Problem requirements
One number is the whole answer: how many lines of the records include "resistance".

Data excerpts:
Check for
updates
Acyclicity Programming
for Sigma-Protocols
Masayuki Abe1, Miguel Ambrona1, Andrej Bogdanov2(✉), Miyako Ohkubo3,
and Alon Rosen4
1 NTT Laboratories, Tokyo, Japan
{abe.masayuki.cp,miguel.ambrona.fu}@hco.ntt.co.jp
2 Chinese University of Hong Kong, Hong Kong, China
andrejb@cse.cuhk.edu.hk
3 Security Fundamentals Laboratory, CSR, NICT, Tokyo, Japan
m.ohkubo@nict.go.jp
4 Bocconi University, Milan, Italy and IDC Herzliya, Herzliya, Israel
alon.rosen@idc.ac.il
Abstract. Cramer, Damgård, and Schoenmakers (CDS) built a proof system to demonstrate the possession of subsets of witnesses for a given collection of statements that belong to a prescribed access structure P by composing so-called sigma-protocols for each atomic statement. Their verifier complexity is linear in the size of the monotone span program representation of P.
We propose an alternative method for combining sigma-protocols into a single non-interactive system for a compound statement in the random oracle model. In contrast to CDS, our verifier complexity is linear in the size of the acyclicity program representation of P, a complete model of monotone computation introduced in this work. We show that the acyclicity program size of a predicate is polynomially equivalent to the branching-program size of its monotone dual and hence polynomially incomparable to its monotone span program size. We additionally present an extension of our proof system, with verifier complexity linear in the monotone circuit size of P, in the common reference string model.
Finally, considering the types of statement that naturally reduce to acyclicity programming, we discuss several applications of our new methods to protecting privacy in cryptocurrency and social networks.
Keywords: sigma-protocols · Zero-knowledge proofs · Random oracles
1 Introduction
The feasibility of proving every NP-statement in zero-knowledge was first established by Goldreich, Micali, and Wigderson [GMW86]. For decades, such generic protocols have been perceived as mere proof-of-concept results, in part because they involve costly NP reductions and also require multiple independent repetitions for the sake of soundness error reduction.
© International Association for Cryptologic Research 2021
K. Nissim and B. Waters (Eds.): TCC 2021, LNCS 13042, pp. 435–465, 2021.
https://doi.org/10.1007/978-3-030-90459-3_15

...

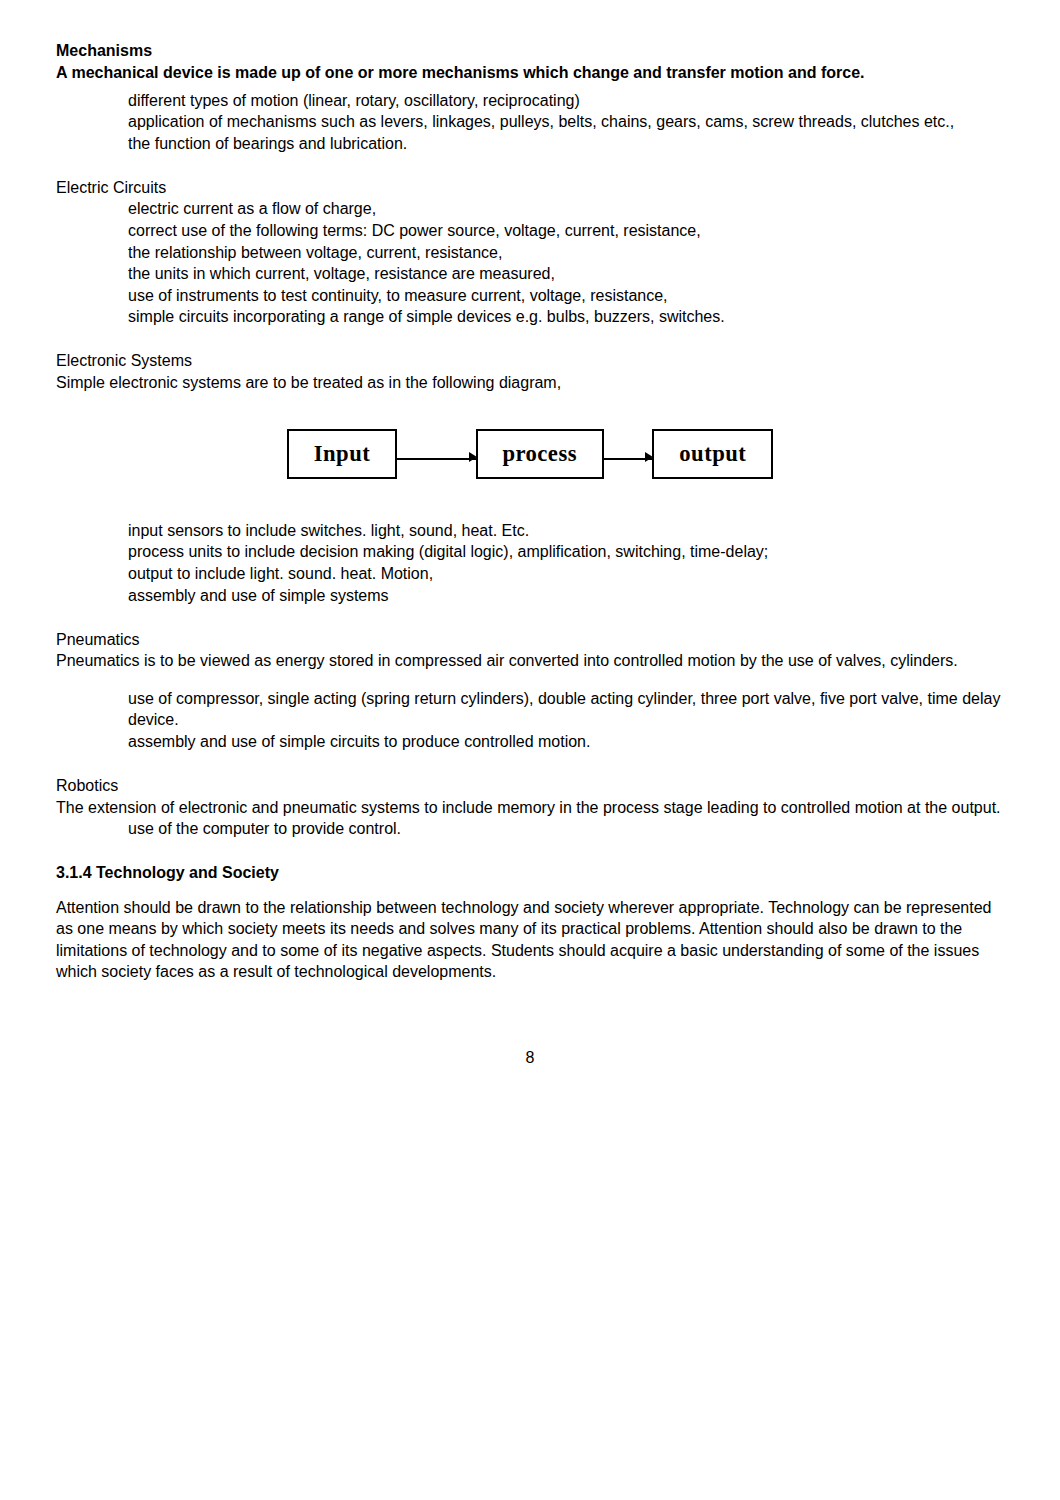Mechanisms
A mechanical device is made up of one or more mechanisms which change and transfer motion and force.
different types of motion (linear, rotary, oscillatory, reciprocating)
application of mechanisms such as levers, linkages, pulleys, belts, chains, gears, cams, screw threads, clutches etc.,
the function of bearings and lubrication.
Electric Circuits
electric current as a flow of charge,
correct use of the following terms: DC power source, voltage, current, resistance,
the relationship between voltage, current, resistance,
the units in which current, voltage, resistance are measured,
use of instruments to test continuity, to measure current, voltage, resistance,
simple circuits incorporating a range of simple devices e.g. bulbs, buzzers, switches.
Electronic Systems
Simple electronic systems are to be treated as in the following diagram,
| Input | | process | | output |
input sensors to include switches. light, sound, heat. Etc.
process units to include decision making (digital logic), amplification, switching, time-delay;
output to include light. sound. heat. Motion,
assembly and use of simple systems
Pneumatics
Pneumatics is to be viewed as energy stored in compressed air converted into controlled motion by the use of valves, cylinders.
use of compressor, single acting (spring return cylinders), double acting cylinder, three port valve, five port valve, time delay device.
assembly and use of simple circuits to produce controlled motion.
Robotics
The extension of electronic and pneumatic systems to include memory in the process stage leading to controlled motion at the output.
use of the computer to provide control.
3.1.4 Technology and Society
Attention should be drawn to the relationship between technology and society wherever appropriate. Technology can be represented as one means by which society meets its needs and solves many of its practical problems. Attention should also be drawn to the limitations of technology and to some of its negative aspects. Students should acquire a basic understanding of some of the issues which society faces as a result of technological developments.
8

==

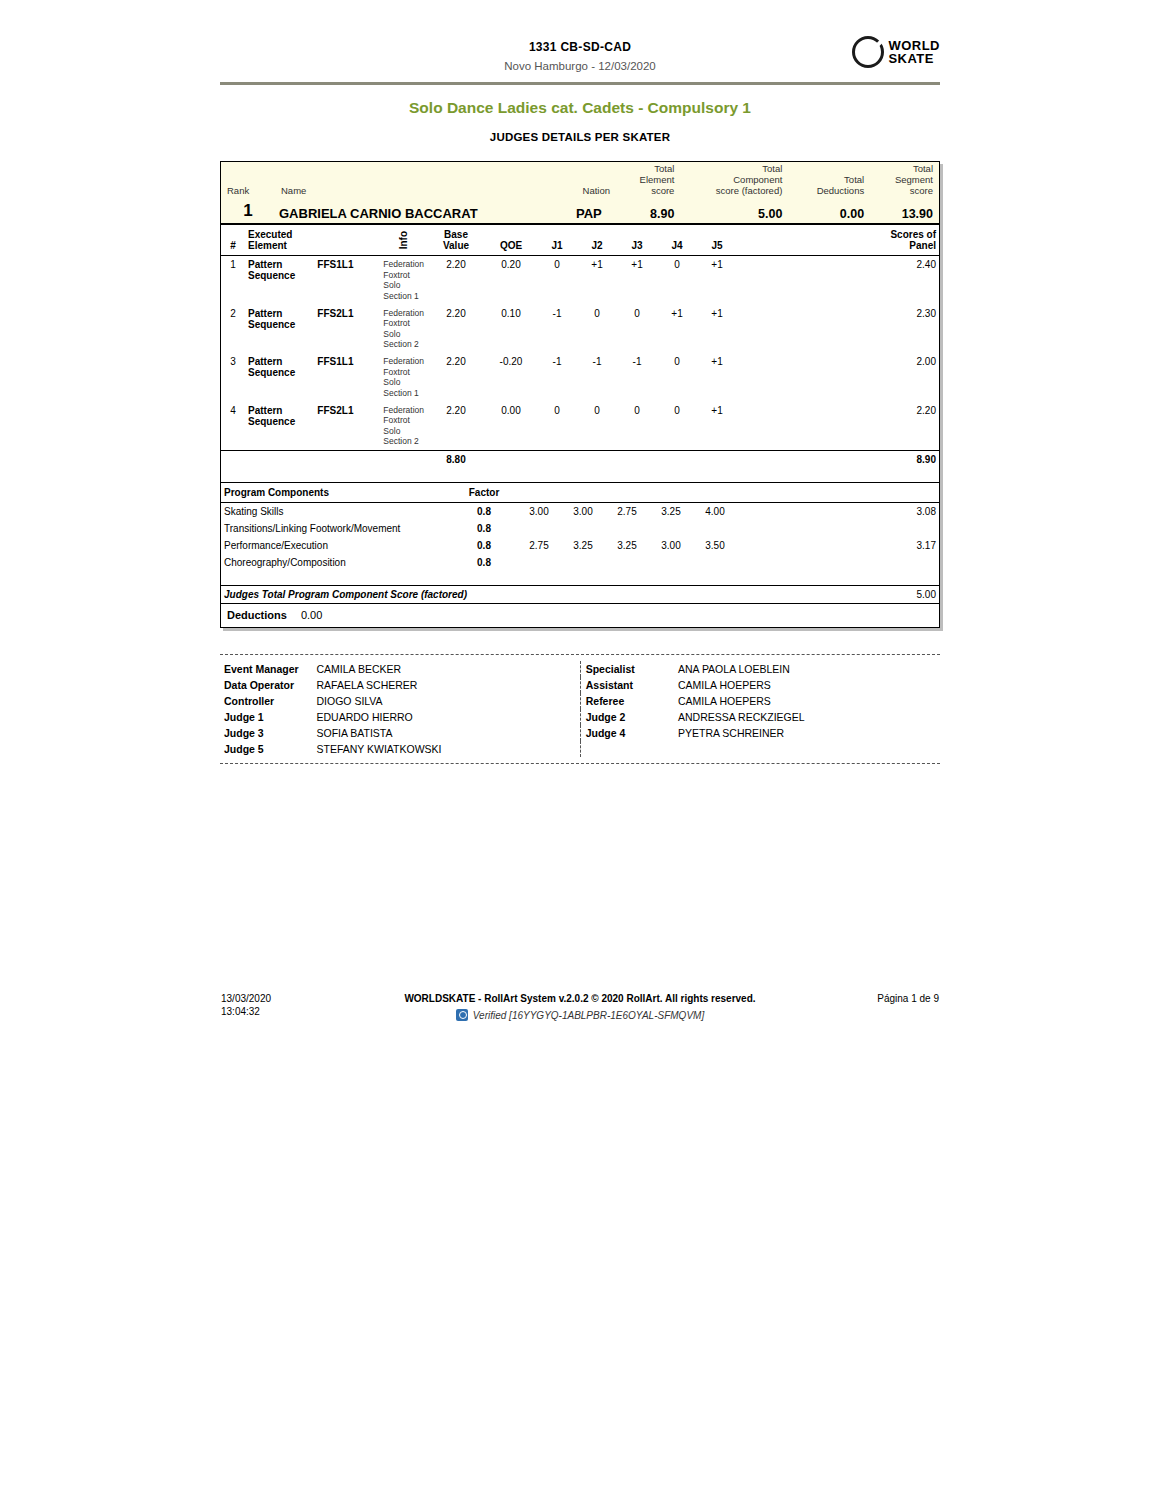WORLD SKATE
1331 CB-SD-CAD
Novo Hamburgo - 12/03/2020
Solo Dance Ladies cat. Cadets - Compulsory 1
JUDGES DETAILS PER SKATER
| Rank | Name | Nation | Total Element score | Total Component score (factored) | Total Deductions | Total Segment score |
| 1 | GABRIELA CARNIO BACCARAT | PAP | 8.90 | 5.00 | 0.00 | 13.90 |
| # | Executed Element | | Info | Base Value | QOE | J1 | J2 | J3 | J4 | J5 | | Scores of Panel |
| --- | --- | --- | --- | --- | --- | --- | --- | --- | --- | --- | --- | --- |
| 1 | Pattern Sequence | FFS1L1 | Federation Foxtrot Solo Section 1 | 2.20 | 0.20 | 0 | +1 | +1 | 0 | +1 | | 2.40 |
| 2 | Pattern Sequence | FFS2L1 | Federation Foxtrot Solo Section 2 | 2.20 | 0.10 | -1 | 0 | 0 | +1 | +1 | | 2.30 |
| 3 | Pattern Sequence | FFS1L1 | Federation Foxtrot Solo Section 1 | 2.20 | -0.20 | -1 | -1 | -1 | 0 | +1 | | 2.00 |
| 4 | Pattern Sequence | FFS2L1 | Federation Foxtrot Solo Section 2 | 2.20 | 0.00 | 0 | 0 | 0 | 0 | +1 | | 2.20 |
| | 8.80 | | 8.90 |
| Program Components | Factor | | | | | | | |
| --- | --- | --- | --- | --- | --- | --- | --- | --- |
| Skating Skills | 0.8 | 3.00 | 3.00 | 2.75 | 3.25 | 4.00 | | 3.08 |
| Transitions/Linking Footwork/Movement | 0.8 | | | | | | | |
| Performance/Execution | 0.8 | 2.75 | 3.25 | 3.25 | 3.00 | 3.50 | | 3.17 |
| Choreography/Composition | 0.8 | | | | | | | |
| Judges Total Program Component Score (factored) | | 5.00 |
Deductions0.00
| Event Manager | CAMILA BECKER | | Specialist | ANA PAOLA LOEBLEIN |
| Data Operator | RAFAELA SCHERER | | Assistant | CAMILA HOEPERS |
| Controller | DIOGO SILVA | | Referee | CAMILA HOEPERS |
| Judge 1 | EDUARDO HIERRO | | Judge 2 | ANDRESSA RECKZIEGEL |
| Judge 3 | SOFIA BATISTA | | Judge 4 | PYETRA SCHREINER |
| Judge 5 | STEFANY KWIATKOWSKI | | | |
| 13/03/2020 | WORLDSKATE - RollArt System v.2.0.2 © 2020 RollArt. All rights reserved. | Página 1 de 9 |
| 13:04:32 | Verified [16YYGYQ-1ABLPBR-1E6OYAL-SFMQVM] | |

Solution below
4